_Exercise goal_
Repeat the data in full. No line may differ from the original.

Revision comparison data
####

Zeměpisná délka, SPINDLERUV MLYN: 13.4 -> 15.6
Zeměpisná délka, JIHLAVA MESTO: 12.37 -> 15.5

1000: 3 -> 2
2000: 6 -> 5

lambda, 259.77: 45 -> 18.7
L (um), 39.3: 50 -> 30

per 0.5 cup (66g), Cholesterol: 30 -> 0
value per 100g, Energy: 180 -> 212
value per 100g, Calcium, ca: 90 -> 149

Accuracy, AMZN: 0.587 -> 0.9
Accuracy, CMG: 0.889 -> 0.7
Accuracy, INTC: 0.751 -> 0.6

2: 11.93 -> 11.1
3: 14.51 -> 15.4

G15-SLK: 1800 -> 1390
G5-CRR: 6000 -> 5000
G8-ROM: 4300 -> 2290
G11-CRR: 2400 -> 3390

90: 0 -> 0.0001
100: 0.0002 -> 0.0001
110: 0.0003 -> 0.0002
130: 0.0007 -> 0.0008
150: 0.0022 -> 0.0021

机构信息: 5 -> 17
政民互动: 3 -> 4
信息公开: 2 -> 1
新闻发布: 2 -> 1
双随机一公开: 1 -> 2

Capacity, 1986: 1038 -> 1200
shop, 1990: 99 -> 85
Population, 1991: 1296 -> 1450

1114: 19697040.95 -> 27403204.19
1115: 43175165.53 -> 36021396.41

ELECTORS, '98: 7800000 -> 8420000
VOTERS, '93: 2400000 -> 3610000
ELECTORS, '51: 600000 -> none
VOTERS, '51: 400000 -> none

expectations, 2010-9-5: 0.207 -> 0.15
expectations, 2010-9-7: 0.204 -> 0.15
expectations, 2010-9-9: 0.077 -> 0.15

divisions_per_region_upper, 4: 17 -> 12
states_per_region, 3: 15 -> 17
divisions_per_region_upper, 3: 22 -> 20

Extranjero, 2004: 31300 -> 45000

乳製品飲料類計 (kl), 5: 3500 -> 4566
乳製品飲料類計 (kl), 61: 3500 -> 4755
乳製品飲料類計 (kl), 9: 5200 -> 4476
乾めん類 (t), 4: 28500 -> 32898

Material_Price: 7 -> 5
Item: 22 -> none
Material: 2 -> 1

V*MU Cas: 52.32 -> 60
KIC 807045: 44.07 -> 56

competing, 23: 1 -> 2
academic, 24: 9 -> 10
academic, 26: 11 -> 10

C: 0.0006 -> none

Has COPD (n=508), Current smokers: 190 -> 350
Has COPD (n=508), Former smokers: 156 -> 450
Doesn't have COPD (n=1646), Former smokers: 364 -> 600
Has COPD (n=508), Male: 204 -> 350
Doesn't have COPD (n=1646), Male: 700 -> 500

####

_Task response_
Zeměpisná délka, SPINDLERUV MLYN: 13.4 -> 15.6
Zeměpisná délka, JIHLAVA MESTO: 12.37 -> 15.5

1000: 3 -> 2
2000: 6 -> 5

lambda, 259.77: 45 -> 18.7
L (um), 39.3: 50 -> 30

per 0.5 cup (66g), Cholesterol: 30 -> 0
value per 100g, Energy: 180 -> 212
value per 100g, Calcium, ca: 90 -> 149

Accuracy, AMZN: 0.587 -> 0.9
Accuracy, CMG: 0.889 -> 0.7
Accuracy, INTC: 0.751 -> 0.6

2: 11.93 -> 11.1
3: 14.51 -> 15.4

G15-SLK: 1800 -> 1390
G5-CRR: 6000 -> 5000
G8-ROM: 4300 -> 2290
G11-CRR: 2400 -> 3390

90: 0 -> 0.0001
100: 0.0002 -> 0.0001
110: 0.0003 -> 0.0002
130: 0.0007 -> 0.0008
150: 0.0022 -> 0.0021

机构信息: 5 -> 17
政民互动: 3 -> 4
信息公开: 2 -> 1
新闻发布: 2 -> 1
双随机一公开: 1 -> 2

Capacity, 1986: 1038 -> 1200
shop, 1990: 99 -> 85
Population, 1991: 1296 -> 1450

1114: 19697040.95 -> 27403204.19
1115: 43175165.53 -> 36021396.41

ELECTORS, '98: 7800000 -> 8420000
VOTERS, '93: 2400000 -> 3610000
ELECTORS, '51: 600000 -> none
VOTERS, '51: 400000 -> none

expectations, 2010-9-5: 0.207 -> 0.15
expectations, 2010-9-7: 0.204 -> 0.15
expectations, 2010-9-9: 0.077 -> 0.15

divisions_per_region_upper, 4: 17 -> 12
states_per_region, 3: 15 -> 17
divisions_per_region_upper, 3: 22 -> 20

Extranjero, 2004: 31300 -> 45000

乳製品飲料類計 (kl), 5: 3500 -> 4566
乳製品飲料類計 (kl), 61: 3500 -> 4755
乳製品飲料類計 (kl), 9: 5200 -> 4476
乾めん類 (t), 4: 28500 -> 32898

Material_Price: 7 -> 5
Item: 22 -> none
Material: 2 -> 1

V*MU Cas: 52.32 -> 60
KIC 807045: 44.07 -> 56

competing, 23: 1 -> 2
academic, 24: 9 -> 10
academic, 26: 11 -> 10

C: 0.0006 -> none

Has COPD (n=508), Current smokers: 190 -> 350
Has COPD (n=508), Former smokers: 156 -> 450
Doesn't have COPD (n=1646), Former smokers: 364 -> 600
Has COPD (n=508), Male: 204 -> 350
Doesn't have COPD (n=1646), Male: 700 -> 500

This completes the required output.